CrunchBang is the new black

CrunchBang is the new black

In other words, it looks good but I have trouble using it. No harm done, as looks are easily changed. I experimented with orange and blue desktops before, so this time I decided to go over the top and go red. I used Shiki-Wine as the GTK theme, gnome-wine for the icons and arc-wine as the background. Openbox didn’t have a theme that went with that so I created my own. This is the result:

Paint the town red

Paint the town red

Of course you could argue that I sissy-fied a perfectly manly desktop, but this is more to my tastes 🙂 I still have to get a conky bar up there, and add the calendar I’m fond of, but that’s easily done.

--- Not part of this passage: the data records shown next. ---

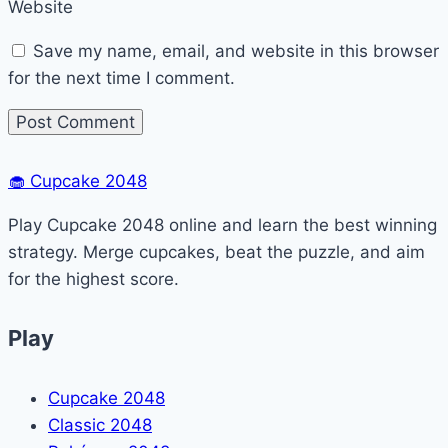
Website
Save my name, email, and website in this browser
for the next time I comment.
🧁
Cupcake 2048
Play Cupcake 2048 online and learn the best winning
strategy. Merge cupcakes, beat the puzzle, and aim
for the highest score.
Play
Cupcake 2048
Classic 2048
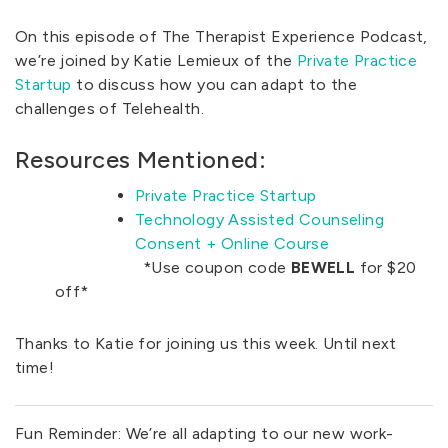
On this episode of The Therapist Experience Podcast,
we’re joined by Katie Lemieux of the
Private Practice
Startup
to discuss how you can adapt to the
challenges of Telehealth.
Resources Mentioned:
Private Practice Startup
Technology Assisted Counseling
Consent + Online Course
*Use coupon code
BEWELL
for $20
off*
Thanks to Katie for joining us this week. Until next
time!
Fun Reminder: We’re all adapting to our new work-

When it comes to software selection, CrunchBang is a mix of lightweight and traditional applications. Part of LXDE is installed, most notably the file manager PCManFM, LXpanel and LXappearance, the theme and icon chooser. It also comes with a healthy dose of terminal applications, like rtorrent, irssi and naim, and uses Terminator for the terminal. OpenOffice isn’t installed, but Abiword and Gnumeric are. Claws is also an unusual choice for the email-client. The rest is pretty standard fare: Firefox, Rhythmbox, Deluge, The Gimp, Skype… The full application list can be found on the website, and it’s pretty obvious that omitting GNOME and OpenOffice left a lot of room for other great software.
As a result though, CrunchBang really can’t be called a “lightweight” distribution. It’ll run faster and use less resources than standard Ubuntu because it doesn’t have to run GNOME, but we’re not talking huge margins here.


Despite the use of Openbox and some lightweight alternatives to popular applications, CrunchBang isn’t a competitor for distributions like Puppy, DamnSmall or Slitaz. It’s not designed to be as small or run as fast as possible. I think that what Philip Newborough was trying to do here was simply create an Ubuntu that was more to his liking, sacrificing a bit of the ease of GNOME for the speed and versatility of Openbox, and including more of his favourite applications. When I look at the positive comments about CrunchBang I’ve been seeing everywhere, I can only conclude that he filled a real niche in the distribution list.
In my opinion, CrunchBang comes very close to my beloved Arch. It’s a very easy way to end up with a nice Openbox system, while retaining the easy install and hardware configuration of Ubuntu. The only major drawback I can see is that the current release is still based on Intrepid, which makes the software selection a bit outdated. Other than that, it’s simply one of the best distributions out there.